* **Work to complete**
Among the entries below, find every line that has "size" and pull it out.

* **Records**
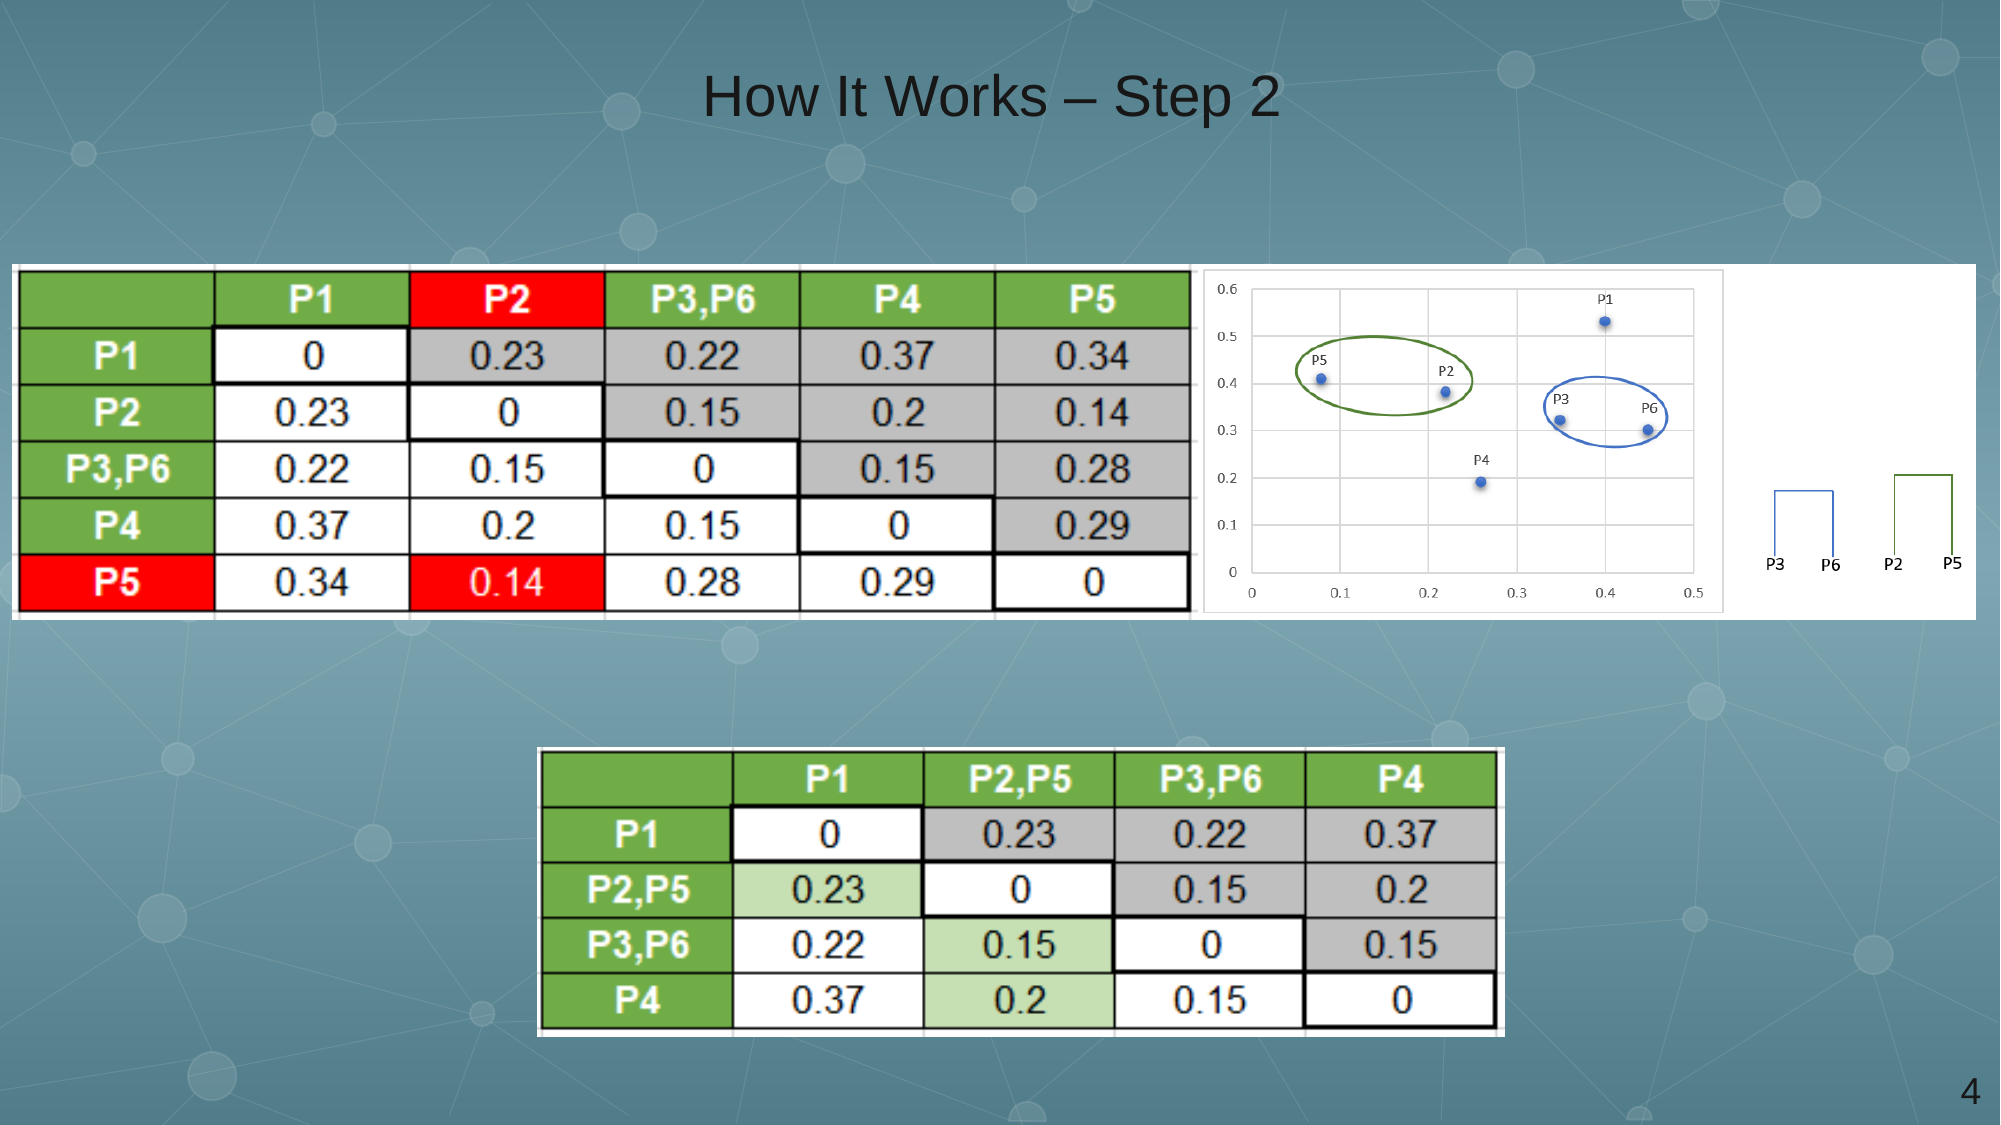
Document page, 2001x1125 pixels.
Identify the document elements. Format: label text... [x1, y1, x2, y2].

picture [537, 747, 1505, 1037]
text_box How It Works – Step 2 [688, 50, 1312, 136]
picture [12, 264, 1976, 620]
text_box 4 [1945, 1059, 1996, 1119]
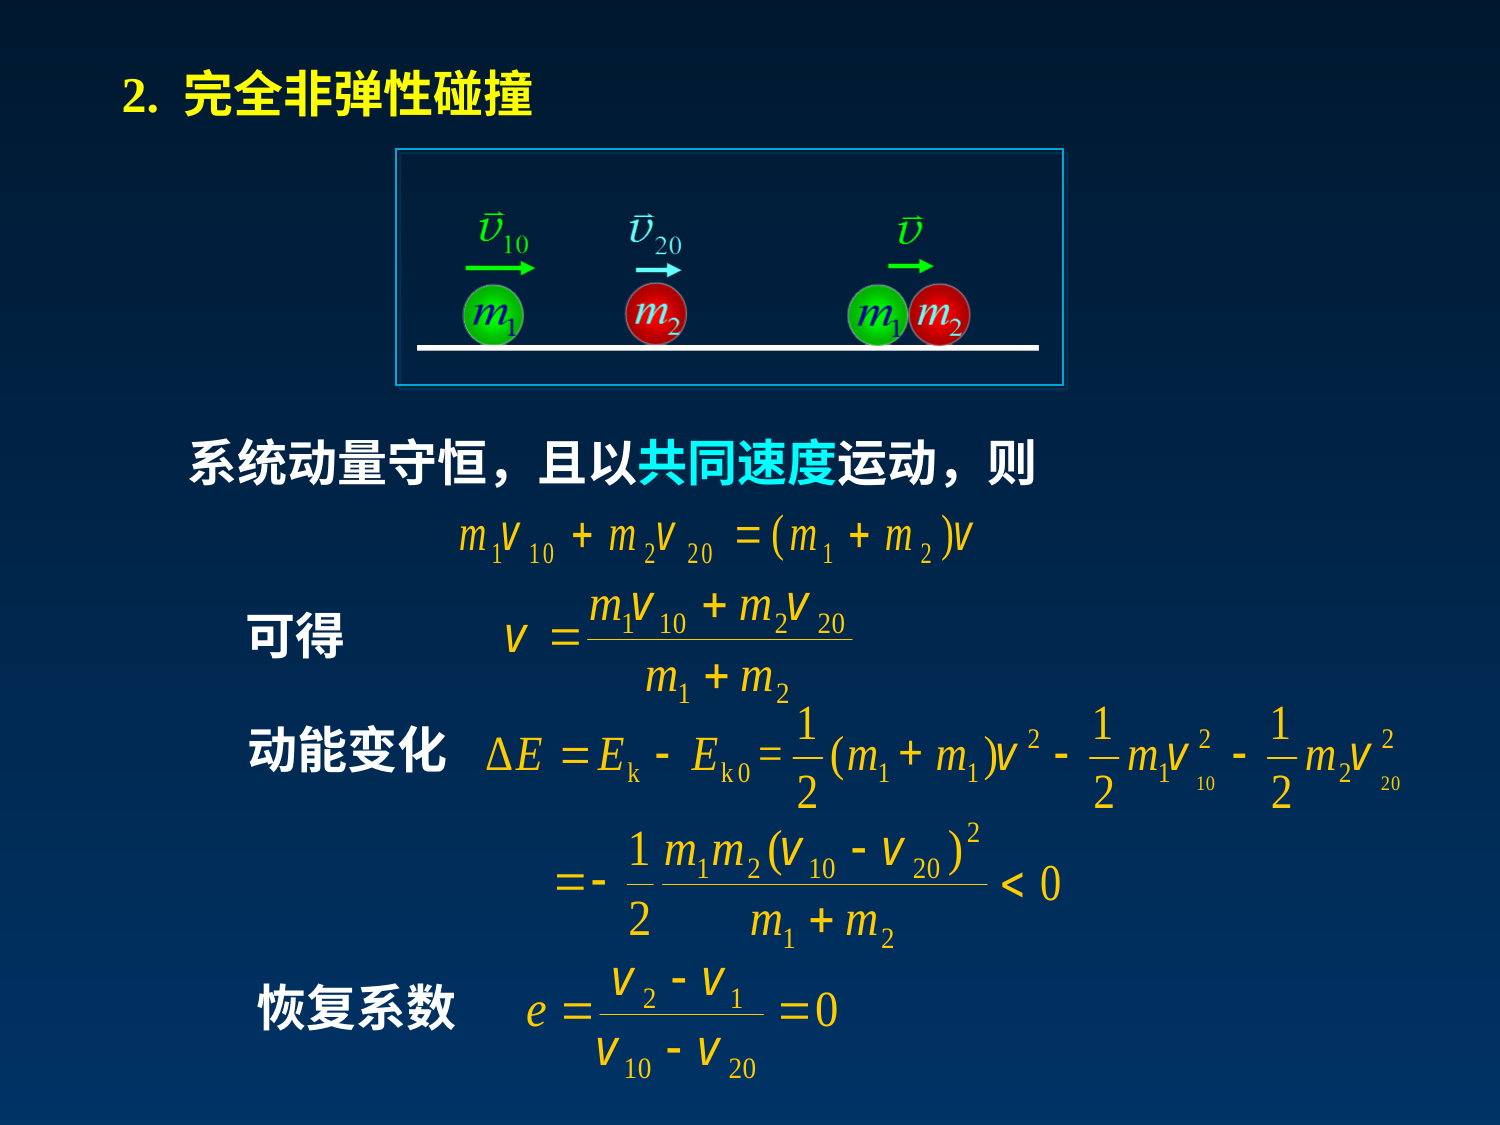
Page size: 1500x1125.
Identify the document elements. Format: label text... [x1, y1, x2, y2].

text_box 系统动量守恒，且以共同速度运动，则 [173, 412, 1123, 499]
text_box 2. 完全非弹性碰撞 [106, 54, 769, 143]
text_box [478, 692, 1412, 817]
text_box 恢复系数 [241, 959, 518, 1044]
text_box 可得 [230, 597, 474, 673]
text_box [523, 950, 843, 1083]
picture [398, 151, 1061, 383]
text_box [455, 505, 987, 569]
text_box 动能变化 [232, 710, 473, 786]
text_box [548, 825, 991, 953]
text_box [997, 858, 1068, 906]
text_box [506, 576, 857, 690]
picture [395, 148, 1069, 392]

---

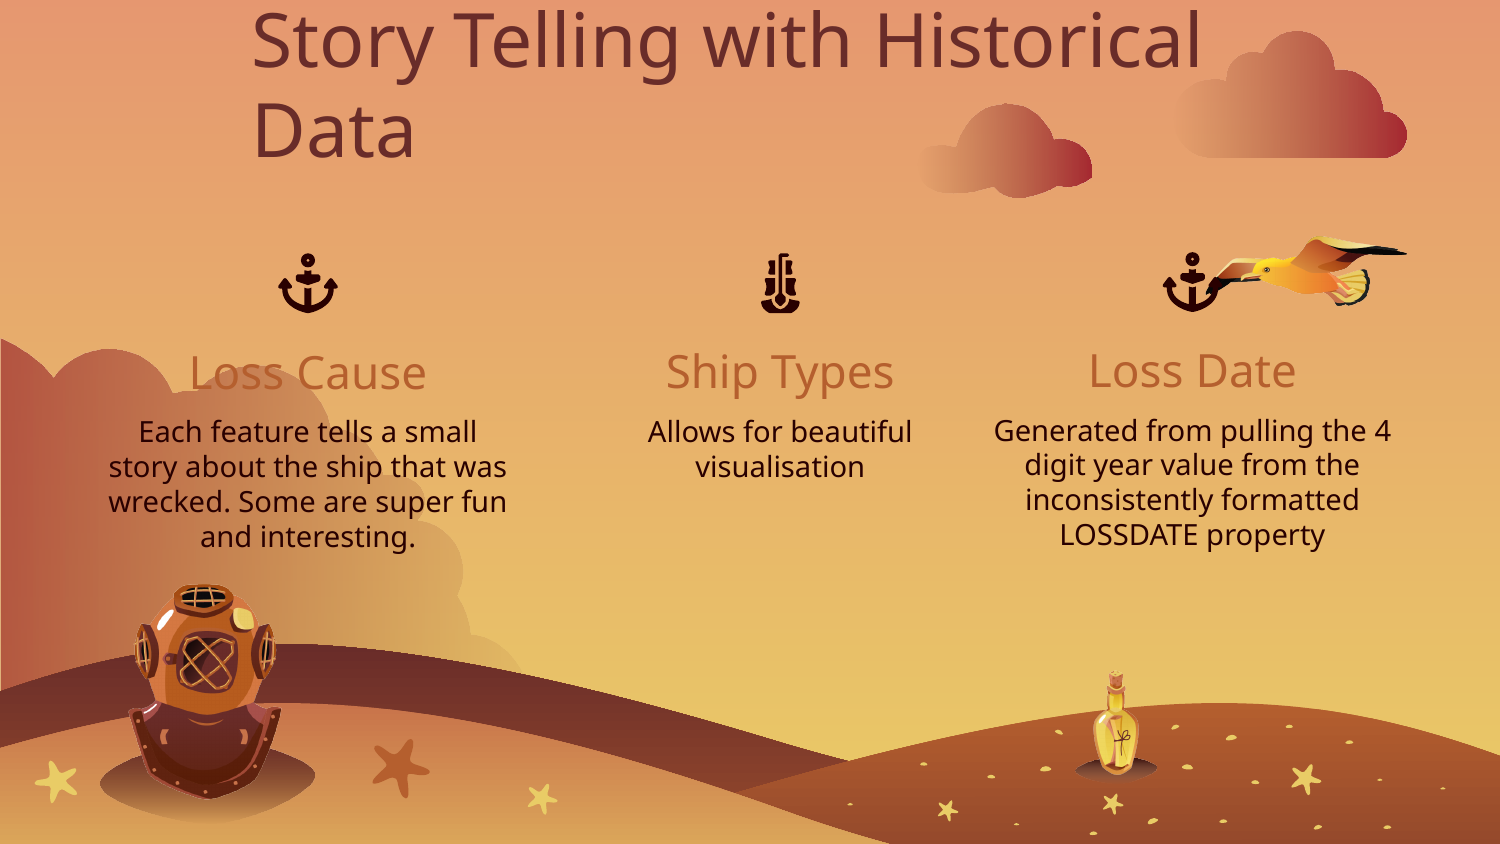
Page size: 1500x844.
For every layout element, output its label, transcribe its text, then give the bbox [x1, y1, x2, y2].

...

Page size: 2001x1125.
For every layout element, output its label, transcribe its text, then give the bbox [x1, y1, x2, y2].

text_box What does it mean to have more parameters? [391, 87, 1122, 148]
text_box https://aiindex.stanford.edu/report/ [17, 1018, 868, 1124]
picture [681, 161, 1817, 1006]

* **Task solution**
Page size: 1500x1125.
Page size: 1500x844.
Page size: 2001x1125.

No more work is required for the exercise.